The commune is crossed by the canal de Retour ("Return canal"), parallele to the Seine river. The Berville northeastern limit is marked by the Risle river confluence with the Seine.

==Population==
The inhabitants are called Bervillais in French.

==Toponymy==

The name of the village is attested in a latinized final form of Bervilla in 1077 (Lisieux obituary), Bervilla super Secanam in 1234 (Jumièges cartulary)), Berville sur Seine in 1738, Saint-Mélaigne-de-Berville in 1868 (directory of the Norman association).

Composed in -ville with the old sense of "rural domain", preceded by the Germanic personal name Bero.

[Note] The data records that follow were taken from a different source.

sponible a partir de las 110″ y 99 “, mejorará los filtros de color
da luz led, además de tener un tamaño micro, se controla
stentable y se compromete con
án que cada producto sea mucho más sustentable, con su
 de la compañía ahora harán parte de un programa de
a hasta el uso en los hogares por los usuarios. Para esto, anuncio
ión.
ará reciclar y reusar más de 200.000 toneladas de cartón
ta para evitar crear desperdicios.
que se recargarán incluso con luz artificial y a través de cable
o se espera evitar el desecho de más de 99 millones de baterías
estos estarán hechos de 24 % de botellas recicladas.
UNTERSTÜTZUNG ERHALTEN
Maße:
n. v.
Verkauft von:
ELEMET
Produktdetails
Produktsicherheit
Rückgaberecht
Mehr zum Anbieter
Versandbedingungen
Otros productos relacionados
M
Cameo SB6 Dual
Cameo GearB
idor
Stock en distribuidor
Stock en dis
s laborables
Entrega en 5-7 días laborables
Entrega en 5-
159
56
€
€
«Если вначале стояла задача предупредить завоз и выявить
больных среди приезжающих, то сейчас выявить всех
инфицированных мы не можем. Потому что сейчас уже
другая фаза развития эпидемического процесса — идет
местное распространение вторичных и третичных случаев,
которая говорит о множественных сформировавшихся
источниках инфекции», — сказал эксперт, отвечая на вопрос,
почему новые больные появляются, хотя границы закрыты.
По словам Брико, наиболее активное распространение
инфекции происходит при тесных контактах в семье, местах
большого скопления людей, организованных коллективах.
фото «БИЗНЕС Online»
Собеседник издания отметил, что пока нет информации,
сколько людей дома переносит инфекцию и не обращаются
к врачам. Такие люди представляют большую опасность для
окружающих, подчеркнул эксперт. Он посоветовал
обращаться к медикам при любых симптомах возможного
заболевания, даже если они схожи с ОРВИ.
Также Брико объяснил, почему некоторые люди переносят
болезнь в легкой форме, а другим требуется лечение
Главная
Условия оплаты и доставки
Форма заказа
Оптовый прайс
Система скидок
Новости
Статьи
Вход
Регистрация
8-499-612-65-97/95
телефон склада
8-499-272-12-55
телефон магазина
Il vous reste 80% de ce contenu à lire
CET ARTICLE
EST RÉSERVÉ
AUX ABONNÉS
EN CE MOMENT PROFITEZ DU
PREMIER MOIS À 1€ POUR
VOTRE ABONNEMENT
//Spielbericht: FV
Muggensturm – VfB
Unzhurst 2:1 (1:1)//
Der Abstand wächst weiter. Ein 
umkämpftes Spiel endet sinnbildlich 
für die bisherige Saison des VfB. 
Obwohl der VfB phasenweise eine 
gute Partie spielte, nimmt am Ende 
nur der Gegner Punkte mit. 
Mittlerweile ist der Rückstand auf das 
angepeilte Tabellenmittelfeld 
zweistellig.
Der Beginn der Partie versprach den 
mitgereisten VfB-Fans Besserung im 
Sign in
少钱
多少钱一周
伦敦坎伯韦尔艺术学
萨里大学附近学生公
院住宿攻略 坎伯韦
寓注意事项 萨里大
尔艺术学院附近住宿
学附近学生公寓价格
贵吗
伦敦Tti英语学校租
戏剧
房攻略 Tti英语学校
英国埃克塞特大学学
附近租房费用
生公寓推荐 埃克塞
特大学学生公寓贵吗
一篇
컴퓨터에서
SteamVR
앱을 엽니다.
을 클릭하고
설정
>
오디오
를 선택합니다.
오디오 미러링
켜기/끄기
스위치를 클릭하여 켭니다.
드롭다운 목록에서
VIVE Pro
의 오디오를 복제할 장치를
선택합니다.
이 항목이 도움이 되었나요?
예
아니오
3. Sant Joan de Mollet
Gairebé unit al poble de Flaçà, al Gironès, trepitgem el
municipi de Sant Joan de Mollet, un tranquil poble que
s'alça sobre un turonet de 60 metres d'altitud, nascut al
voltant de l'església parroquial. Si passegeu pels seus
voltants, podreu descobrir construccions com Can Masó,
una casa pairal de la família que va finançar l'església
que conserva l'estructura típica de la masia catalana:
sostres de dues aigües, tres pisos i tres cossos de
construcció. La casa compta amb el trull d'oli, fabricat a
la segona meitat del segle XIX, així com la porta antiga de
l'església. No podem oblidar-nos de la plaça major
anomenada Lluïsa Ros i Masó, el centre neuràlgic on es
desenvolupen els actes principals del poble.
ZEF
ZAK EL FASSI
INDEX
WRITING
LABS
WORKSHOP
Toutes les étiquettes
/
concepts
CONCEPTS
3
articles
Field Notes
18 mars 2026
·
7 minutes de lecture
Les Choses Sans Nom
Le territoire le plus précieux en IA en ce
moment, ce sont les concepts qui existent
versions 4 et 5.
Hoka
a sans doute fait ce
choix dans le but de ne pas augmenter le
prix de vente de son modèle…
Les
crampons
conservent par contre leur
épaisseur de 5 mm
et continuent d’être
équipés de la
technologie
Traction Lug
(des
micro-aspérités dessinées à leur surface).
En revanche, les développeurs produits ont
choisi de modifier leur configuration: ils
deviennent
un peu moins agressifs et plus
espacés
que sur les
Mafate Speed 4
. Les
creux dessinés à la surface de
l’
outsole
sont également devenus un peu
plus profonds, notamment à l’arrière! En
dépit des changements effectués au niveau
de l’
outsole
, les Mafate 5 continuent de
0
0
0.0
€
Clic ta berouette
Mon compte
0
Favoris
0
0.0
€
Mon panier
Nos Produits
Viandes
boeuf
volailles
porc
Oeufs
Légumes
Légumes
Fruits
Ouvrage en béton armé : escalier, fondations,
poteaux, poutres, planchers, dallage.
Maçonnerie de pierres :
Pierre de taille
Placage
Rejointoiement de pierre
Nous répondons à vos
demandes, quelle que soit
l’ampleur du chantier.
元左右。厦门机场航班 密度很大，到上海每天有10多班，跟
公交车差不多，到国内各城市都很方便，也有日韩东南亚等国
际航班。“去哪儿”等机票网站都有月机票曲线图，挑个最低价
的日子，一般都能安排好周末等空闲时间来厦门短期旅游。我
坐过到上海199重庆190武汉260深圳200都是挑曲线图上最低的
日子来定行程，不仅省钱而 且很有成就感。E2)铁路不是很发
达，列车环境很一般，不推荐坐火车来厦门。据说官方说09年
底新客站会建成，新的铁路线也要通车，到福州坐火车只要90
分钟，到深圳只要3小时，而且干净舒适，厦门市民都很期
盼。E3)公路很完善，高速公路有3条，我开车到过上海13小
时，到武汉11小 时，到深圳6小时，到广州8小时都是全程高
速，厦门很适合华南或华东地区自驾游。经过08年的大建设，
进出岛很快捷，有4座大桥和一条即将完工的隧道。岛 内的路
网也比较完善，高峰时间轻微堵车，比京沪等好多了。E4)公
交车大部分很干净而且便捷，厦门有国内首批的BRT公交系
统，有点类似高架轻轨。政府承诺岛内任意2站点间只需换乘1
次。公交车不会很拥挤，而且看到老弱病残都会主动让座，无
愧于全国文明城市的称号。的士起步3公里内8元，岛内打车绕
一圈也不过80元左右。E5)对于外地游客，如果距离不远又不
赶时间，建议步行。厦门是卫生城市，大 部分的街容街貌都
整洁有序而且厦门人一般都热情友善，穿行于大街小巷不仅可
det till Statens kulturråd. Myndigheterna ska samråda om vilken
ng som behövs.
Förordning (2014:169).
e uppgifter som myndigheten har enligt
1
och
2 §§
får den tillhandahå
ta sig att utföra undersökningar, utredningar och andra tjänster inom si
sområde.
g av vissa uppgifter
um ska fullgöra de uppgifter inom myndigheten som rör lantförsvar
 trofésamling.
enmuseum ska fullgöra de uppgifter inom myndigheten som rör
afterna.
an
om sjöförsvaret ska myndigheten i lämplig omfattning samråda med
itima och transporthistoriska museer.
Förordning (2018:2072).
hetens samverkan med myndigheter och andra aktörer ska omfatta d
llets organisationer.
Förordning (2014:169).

It is a hypocoristic of the Germanic anthroponym Bern from * beran ("bear", in German "Bär").

The complementary determinant -sur-Mer is used to distinguish the municipality from the homonyms Berville-la-Campagne and Berville-en-Roumois in the same department of Eure, Berville-sur-Seine, further upstream and on the other bank in Seine-Maritime department, and other places in France called Berville.

On the sea ?
Berville-sur-Mer is on the banks of the Seine estuary, well upstream of the Pont de Normandie (Normandy bridge). However, being located before the Risle and the Seine rivers confluence point, Berville was officially located by the sea, since a Napoleon I ordinance. However, within the meaning of the 1986 Loi du littoral (Coastal Law), Berville it is not part of the French coastal municipalities.